1. Invest in the right shoes.

Two key words in this point: Invest and right. Invest: means do your research about your foot (flat or high arches), about your stride (pronation or neutral), how much cushion you want (minimal to mid to a lot) etc. There’s a lot of technology that goes into running shoes now and you should be educated before making a purchase because it can make the difference between injuries or the right fit. Right: try shoes on, take it for a test run— this does not mean walking around the shoe store. A lot of running stores have treadmills with cameras on them to film your stride and I definitely recommend taking advantage of this. Take note of what the shoe is designed for-trail running vs road running. If you’re just getting into running, there’s a shoe for that; if you’re moving to minimalist, there’s a shoe for that; if you’re trying to fix your stride, there’s a shoe for that. Get the picture? There is a right running shoe for you.

2. Accountability partner

Mine happens to be an early rising energetic puppy but a human friend works too. I also have my friend who I do races with. We’re apart of a Read and Run Club of just us. It works. Kira (le puppy) insists on getting me up before 7 most days for a walk so I need no better opportunity for a run in the morning and then she needs a walk at night so there’s my second time. It’s by no means fast or even at great distances but I run, every day because Kira says so. Signing up for races is another way to keep yourself accountable. Those things cost money and if you pay for a race I would hope you would train for it. Not to mention the power of hubris during a race in which no one wants to at the end.

3. Consistency

Goes a long with point 2, but I like the idea of ‘no matter how slow you’re going, you’re still lapping those on the couch’. Not every run is going to be your best run but just the fact that you head out there each day, or every other day or whatever your schedule is, will make a difference. Commit to it. It takes so many days to form a habit then soon enough your whole day will feel off when you don’t run. Consistency is the only way that running will become easier, the only way you’ll become faster and stronger.
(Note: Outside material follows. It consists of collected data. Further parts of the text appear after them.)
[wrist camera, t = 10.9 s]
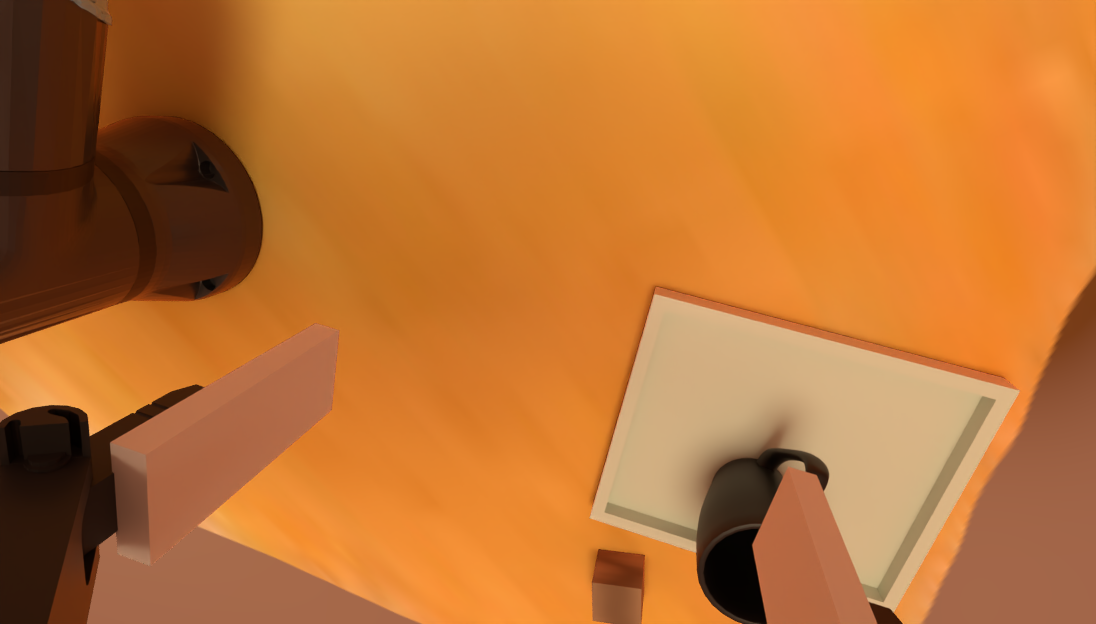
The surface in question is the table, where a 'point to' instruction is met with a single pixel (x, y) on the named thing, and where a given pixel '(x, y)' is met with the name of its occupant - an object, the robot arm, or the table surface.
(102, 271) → the robot arm
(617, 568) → the walnut cube
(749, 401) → the tray
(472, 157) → the table surface
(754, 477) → the mug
4. Don’t start with distance

This is becoming a more popular choice. Not to say you’ll run a certain distance each time, instead opt for running for a certain amount of time. Some days will be harder than others, some days you’ll be more tired than others, running for time helps you to focus on your endurance and your pace and your breathing rather than just getting down on yourself because you didn’t make 3 miles. Make timed intervals if it helps. You don’t have to make it hard on yourself.
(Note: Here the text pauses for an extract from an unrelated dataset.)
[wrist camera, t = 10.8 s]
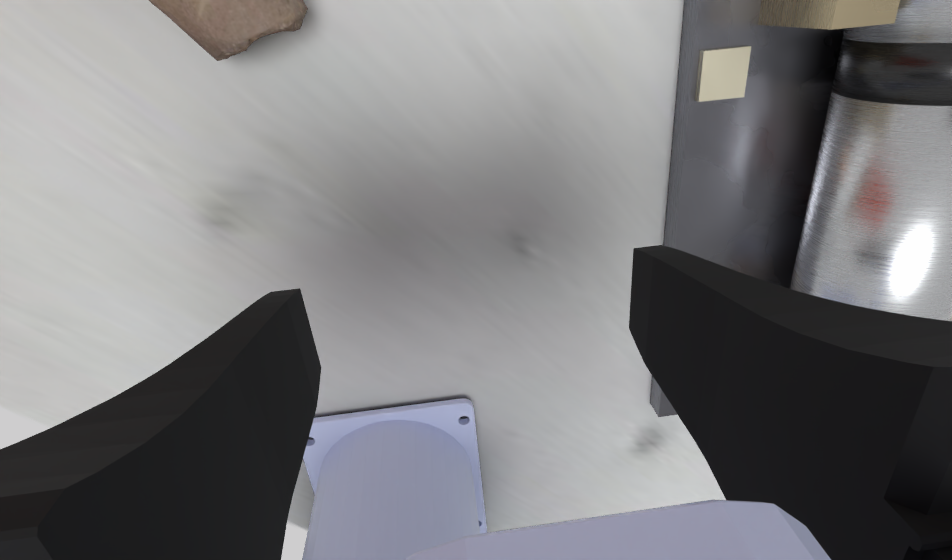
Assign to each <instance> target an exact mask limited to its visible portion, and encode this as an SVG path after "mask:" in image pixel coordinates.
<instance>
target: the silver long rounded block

5. The physical and mental benefits

“Exercise gives you endorphins. Endorphins make you happy. Happy people don’t shoot their husbands, they just don’t.” -Elle Woods

The endorphins are a natural high that is hard to beat. When you get to the point when you’re so tired but elated at the same time, that’s when you know you struck gold. Besides the endorphins, it may sound counterintuitive but you’ll have more energy, you’ll sleep better, you won’t get tired as easily and you’ll gain strength, not just in your legs but in your core and heart wise too. You’ll be less stressed or it can be used as a stress relief and you’ll be exercising will power as well. There’s a whole slew of other benefits but these are the ones that I have found to have been the most beneficial in my life.
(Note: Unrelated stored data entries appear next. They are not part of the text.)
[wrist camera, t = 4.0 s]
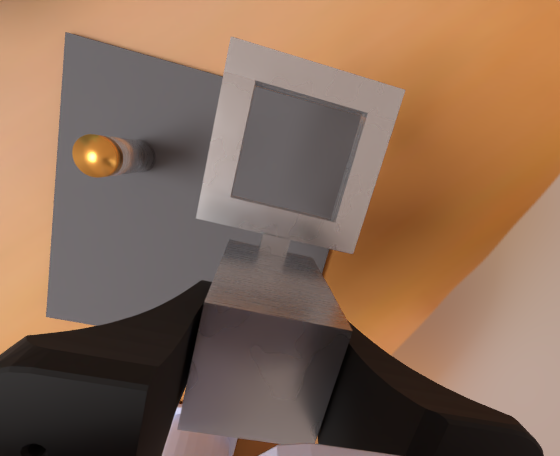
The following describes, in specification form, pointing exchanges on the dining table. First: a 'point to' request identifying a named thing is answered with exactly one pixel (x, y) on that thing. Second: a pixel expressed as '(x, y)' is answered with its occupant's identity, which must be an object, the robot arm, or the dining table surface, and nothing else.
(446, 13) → the dining table surface
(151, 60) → the mat
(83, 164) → the pin
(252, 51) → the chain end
Those are the top five reasons that running has become an integral part of my life now. It all starts with a decision to commit. And it’s worth it. There is a strong camaraderie among runners. Until you’re apart of this odd group of people who think that pushing their bodies further and further until it hurts is good sport then you just won’t understand how good it can be. So try it out! Get off your but and go run!